_TASK INSTRUCTIONS_
Retype the material word for word, beginning at the line containing "How many data points does each series have?" and continuing through the end of the material, and omit the pictures from your answer.

::: RECORDED DATA :::

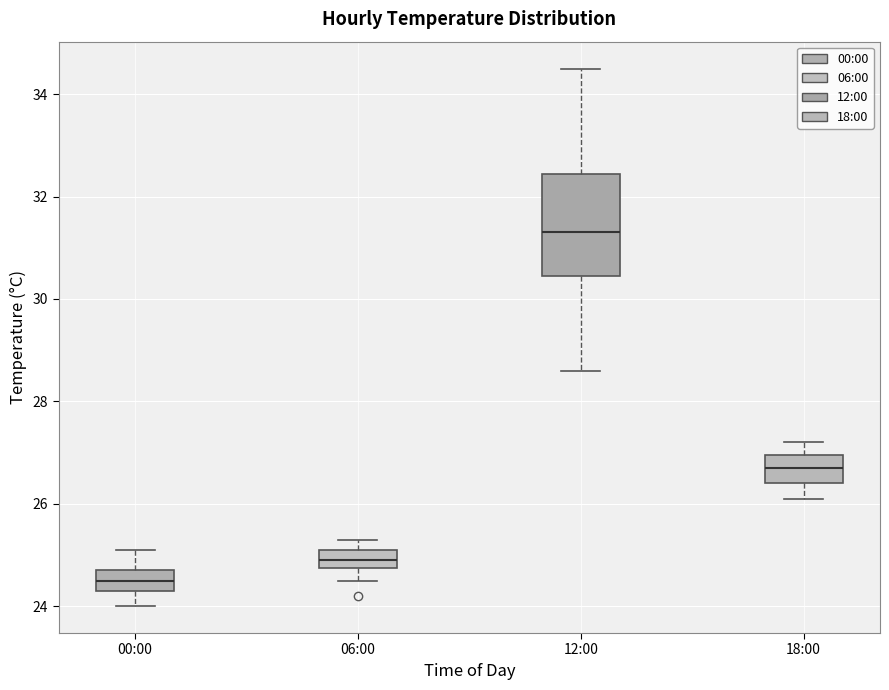

Which box is the tallest, from its lower edge to its upper edge?

12:00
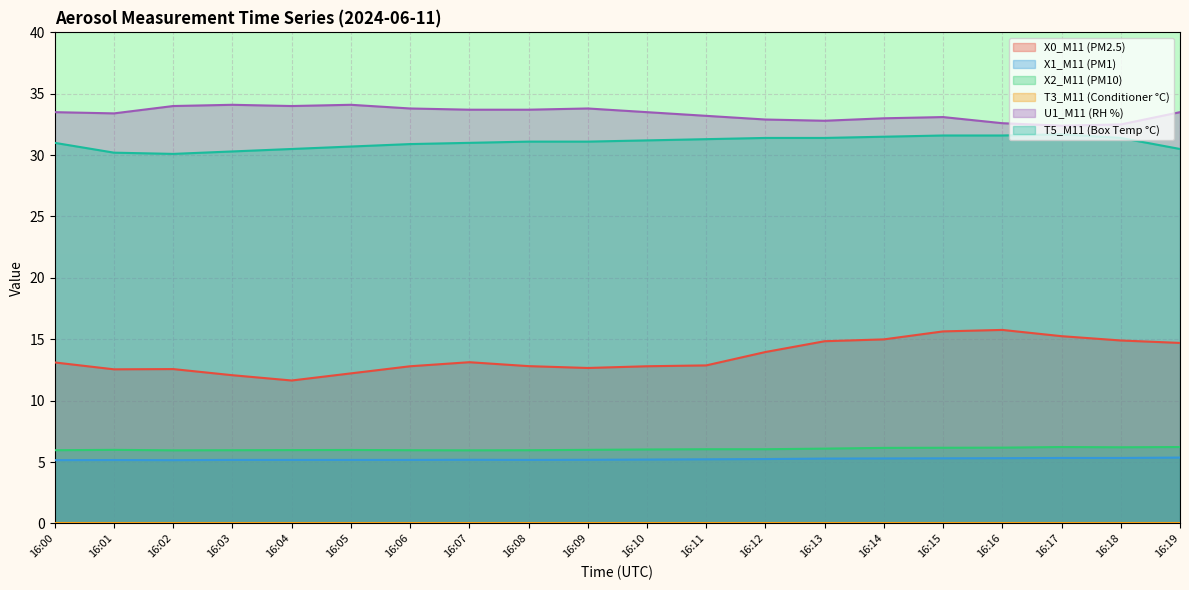

Which has a higher value, 16:02 or 16:06?

16:06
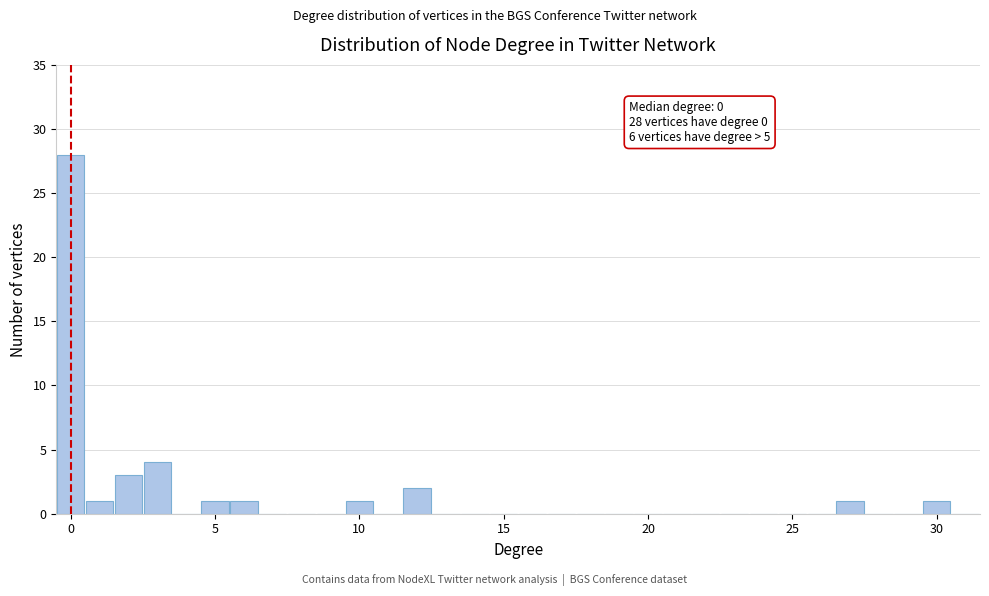

Around what value on the x-axis is the tallest bar? Give the approximate position of its centre, as read against the axis.

0.0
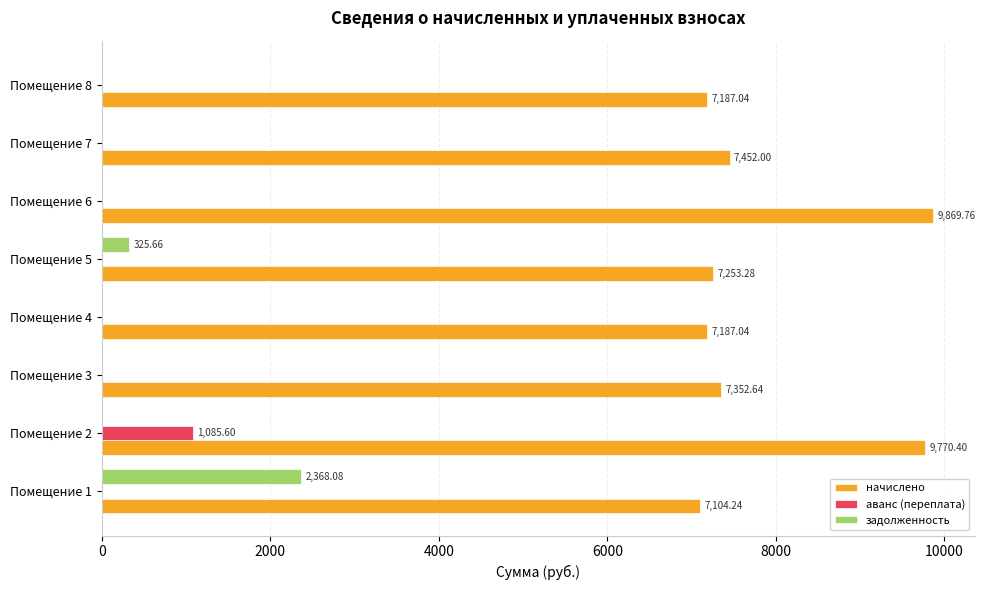

How many data points does each series have?

8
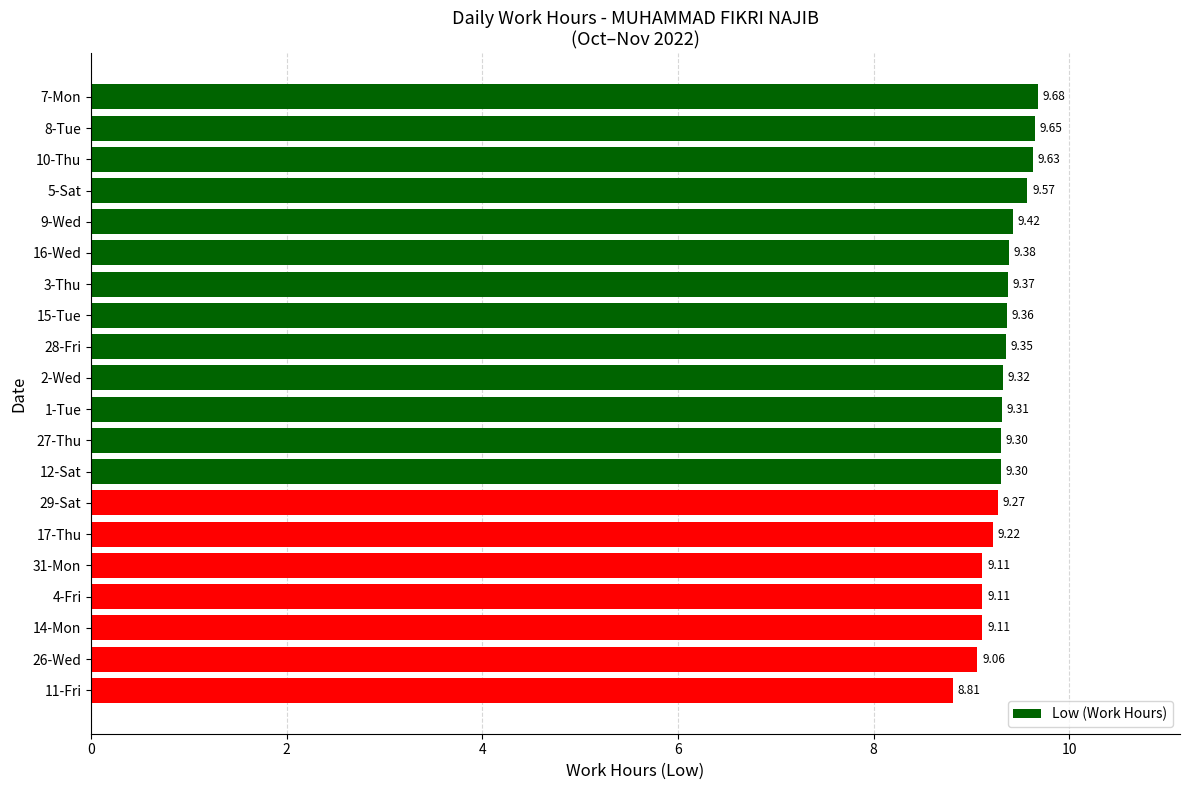

What is the difference between the maximum and minimum values?

0.9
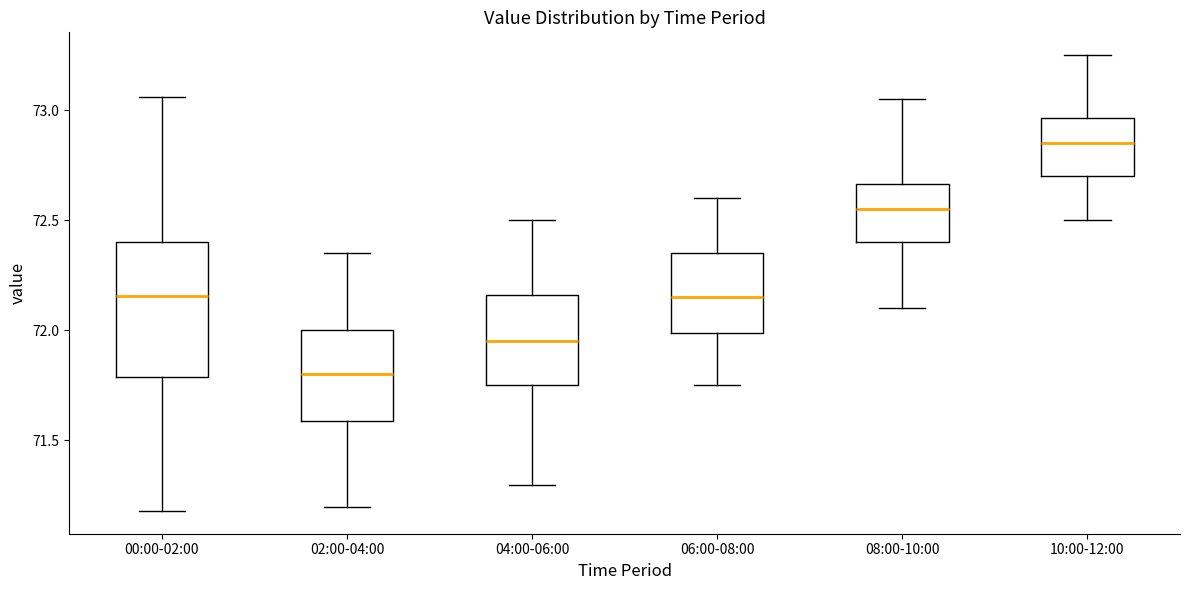

Where does the median line of the box for 02:00-04:00 sit on the y-axis? The values are not printed on the chart, so give them approximately, as read against the axis.

71.80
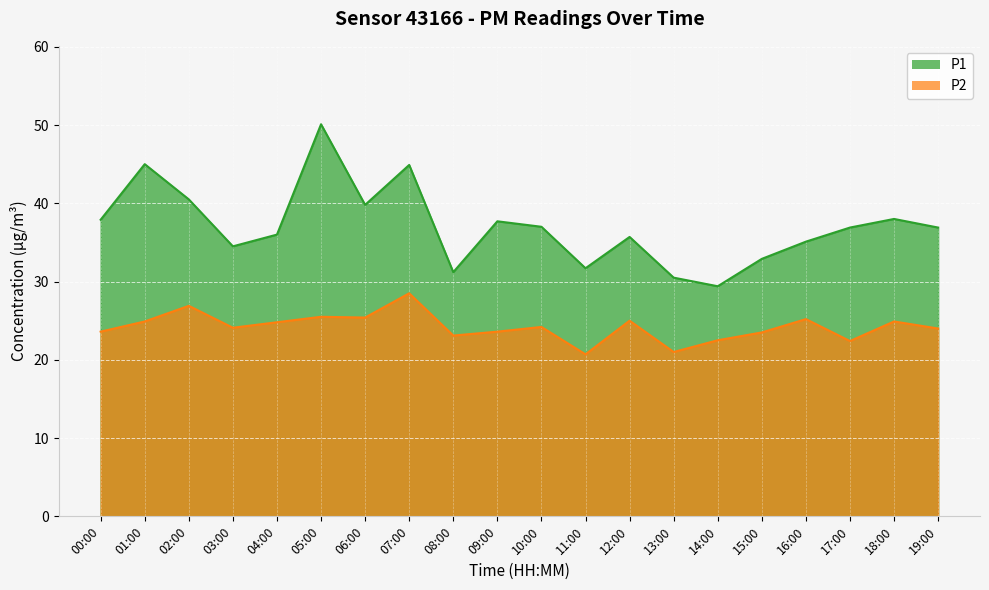

What is the difference between the highest and lowest values at 17:00?

14.5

:::

_EXERCISE OUTPUT_
How many data points does each series have?

8

What is the difference between the maximum and minimum values?

0.9

Where does the median line of the box for 02:00-04:00 sit on the y-axis? The values are not printed on the chart, so give them approximately, as read against the axis.

71.80

What is the difference between the highest and lowest values at 17:00?

14.5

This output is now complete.